Most commercial APIs cap the range. OpenAI accepts temperatures from 0 to 2 with a default of 1. Anthropic accepts 0 to 1 with a default of 1 and rejects anything higher. Google's Gemini API documents a 0 to 2 range with a default of 1 for the Gemini 2.5 and 3 model families, though older Gemini endpoints clamped at 1. ChatRaj defaults to a low temperature for RAG answers so the bot stays grounded in retrieved content rather than ad-libbing from the model's pretraining memory.
Temperature is usually tuned alongside top-p sampling, a different mechanism that truncates the candidate list to the smallest set whose cumulative probability exceeds p. The two work on opposite ends of the pipeline. Temperature reshapes the distribution; top-p chops off the tail. Most provider guidance is to tune one and leave the other near its default rather than aggressively moving both.
Why temperature matters for AI chatbots
For a customer-facing chatbot, temperature is the lever that decides whether your bot sounds reliable or reckless. A grounded retrieval bot that quotes your help-center articles should sit at a low temperature, somewhere in the 0.0 to 0.3 range. The model has retrieved evidence in its context window and the job is to phrase it back accurately. There is no upside to creative paraphrasing, and there is a real downside if the model invents a refund policy that does not exist.
A marketing copy generator or a brainstorming assistant lives at the opposite end. There you want variety on every regeneration, so 0.8 to 1.2 is typical. Code generation also wants low temperatures (0.0 to 0.2) because there is usually exactly one correct line and many almost-right lines that will not compile.
Rough working defaults for product builders:
- Code or SQL generation: T = 0.0 to 0.2
- Grounded RAG answers and factual Q&A: T = 0.2 to 0.4
- General conversational assistant: T = 0.5 to 0.8
- Creative writing, brainstorming, taglines: T = 0.7 to 1.2
Temperature is distinct from prompt engineering. The prompt is the input the model reads; temperature is a sampler knob applied after the model has produced its logits. You can have a perfectly written prompt and still get wild outputs if T is set high, and you can have a sloppy prompt that is rescued from variance by setting T to 0.
Temperature 0 is not deterministic (the gotcha)
The single most common misconception about temperature is that T = 0 guarantees identical output across calls. It does not, and most blog posts skip this.
At T = 0 the softmax collapses to an argmax: the highest-logit token wins every time.

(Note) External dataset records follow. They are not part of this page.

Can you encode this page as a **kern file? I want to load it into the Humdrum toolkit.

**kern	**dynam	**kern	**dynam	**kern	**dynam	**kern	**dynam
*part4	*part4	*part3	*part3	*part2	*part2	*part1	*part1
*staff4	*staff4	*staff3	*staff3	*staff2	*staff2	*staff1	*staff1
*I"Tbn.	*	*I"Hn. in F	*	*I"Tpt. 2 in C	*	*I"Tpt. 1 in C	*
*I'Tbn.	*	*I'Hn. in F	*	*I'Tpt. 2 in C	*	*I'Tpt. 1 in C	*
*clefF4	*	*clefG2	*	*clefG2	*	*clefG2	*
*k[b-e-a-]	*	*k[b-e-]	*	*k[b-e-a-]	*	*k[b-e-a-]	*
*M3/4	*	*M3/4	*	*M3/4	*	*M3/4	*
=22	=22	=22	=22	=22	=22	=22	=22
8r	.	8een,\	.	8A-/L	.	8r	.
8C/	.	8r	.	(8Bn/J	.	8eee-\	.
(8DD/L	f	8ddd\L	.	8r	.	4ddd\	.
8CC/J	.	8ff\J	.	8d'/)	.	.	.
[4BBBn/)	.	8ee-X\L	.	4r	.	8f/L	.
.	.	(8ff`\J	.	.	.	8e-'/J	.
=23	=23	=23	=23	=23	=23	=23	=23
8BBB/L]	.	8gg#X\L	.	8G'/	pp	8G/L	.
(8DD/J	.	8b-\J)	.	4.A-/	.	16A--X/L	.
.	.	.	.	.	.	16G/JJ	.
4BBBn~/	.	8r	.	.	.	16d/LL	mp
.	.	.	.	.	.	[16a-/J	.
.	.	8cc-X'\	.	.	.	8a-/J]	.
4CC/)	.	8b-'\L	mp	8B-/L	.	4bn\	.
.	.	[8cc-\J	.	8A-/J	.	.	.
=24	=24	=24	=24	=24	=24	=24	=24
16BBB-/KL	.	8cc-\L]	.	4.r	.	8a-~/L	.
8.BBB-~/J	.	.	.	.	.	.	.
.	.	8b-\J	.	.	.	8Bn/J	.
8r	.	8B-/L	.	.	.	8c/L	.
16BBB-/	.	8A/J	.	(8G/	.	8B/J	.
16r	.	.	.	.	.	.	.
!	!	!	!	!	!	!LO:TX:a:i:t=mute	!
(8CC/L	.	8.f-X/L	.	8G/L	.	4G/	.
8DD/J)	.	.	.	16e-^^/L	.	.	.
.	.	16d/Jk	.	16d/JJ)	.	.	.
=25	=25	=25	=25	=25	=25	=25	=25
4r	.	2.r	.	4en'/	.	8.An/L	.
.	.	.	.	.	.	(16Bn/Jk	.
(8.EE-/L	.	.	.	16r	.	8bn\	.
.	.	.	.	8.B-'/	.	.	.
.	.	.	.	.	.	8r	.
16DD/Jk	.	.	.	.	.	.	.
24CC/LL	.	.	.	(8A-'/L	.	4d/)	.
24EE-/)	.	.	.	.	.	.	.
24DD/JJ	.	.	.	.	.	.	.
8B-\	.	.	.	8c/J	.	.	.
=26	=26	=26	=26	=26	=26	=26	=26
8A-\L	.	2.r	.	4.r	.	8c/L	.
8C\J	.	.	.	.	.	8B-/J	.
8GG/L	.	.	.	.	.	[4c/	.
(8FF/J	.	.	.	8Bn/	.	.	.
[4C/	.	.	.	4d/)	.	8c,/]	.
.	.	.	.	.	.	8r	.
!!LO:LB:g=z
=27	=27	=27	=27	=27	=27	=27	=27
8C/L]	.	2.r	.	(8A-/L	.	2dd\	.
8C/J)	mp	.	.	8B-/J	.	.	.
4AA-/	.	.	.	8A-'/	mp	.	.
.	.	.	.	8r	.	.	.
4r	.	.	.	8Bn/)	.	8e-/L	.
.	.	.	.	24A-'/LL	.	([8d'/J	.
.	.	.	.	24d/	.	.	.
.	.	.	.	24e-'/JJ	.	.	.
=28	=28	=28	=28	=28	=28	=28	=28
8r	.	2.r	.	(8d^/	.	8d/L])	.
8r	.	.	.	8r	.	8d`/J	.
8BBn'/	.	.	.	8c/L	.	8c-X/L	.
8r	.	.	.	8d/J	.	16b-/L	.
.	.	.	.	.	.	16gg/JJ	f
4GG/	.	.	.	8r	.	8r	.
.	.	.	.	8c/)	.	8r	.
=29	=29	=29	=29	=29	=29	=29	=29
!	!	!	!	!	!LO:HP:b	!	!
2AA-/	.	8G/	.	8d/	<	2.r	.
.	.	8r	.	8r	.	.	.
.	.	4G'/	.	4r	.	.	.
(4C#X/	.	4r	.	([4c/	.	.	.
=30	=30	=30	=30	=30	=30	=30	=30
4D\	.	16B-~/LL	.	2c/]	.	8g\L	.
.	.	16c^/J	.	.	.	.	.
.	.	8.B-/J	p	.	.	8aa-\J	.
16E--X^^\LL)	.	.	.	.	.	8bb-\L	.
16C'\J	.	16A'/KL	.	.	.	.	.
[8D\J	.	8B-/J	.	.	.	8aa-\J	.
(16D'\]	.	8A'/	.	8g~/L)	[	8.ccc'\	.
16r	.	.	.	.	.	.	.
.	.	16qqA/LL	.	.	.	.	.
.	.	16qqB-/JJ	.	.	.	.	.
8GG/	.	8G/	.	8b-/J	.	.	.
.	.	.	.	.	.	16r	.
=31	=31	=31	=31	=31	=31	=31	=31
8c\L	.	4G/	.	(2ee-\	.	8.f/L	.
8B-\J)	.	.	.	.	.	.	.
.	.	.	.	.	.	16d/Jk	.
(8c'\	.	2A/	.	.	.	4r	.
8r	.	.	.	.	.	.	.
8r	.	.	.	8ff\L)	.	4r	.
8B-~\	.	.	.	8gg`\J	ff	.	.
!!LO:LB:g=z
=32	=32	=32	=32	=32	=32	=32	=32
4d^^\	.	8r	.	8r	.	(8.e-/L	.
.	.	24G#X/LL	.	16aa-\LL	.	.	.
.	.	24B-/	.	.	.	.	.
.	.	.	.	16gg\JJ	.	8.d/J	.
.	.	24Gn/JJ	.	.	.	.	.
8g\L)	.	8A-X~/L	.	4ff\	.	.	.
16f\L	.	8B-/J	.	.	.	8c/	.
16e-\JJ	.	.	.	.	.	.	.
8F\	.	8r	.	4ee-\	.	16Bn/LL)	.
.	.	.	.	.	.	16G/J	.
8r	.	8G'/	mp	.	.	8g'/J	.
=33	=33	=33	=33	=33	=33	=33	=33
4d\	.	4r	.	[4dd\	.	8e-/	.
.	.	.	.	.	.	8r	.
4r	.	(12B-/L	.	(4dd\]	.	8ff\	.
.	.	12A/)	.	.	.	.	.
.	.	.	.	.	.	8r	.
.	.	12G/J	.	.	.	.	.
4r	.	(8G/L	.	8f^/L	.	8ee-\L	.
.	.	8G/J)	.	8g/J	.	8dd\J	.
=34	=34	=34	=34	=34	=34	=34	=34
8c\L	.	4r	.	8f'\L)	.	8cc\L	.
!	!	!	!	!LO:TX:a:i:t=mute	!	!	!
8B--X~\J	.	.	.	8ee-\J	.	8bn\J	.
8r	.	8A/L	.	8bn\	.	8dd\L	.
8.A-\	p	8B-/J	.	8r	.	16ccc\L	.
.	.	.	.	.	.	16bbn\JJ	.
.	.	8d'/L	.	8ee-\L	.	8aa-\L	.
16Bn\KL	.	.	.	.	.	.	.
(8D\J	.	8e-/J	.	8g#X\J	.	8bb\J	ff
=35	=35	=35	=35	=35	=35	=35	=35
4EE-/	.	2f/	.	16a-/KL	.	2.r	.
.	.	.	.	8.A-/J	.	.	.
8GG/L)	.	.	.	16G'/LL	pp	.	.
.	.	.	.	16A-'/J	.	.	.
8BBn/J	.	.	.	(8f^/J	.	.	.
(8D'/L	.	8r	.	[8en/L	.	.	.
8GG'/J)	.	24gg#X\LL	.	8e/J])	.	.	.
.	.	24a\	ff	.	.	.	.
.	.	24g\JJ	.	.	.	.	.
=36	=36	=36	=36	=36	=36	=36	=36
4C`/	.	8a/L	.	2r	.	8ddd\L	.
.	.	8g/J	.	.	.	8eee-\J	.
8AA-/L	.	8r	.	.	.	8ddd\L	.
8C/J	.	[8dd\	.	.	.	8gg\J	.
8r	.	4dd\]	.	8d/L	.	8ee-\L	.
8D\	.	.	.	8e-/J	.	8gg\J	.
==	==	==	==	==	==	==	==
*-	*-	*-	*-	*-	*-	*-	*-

This is called greedy decoding. In theory that should produce byte-identical output on every call with the same prompt. In practice it does not, because the major providers run inference in batched, mixed-precision kernels on GPUs where floating-point operations are not associative. Two runs that batch your request alongside different neighbors can produce different rounding in the final logits, and a tiny rounding shift can flip which token is the argmax. Once one token differs, the rest of the generation diverges.
OpenAI and Anthropic both document this. Their answer is the seed parameter, which gives best-effort reproducibility: same prompt plus same seed plus same model snapshot will usually give the same output, but is not contractually guaranteed. The OpenAI API also returns a system_fingerprint you can check to detect when the backend has changed underneath you. If you need true determinism for evals or regression tests, the realistic move is to set temperature to 0, pass a fixed seed, log the fingerprint, and accept that occasional drift is part of the deal.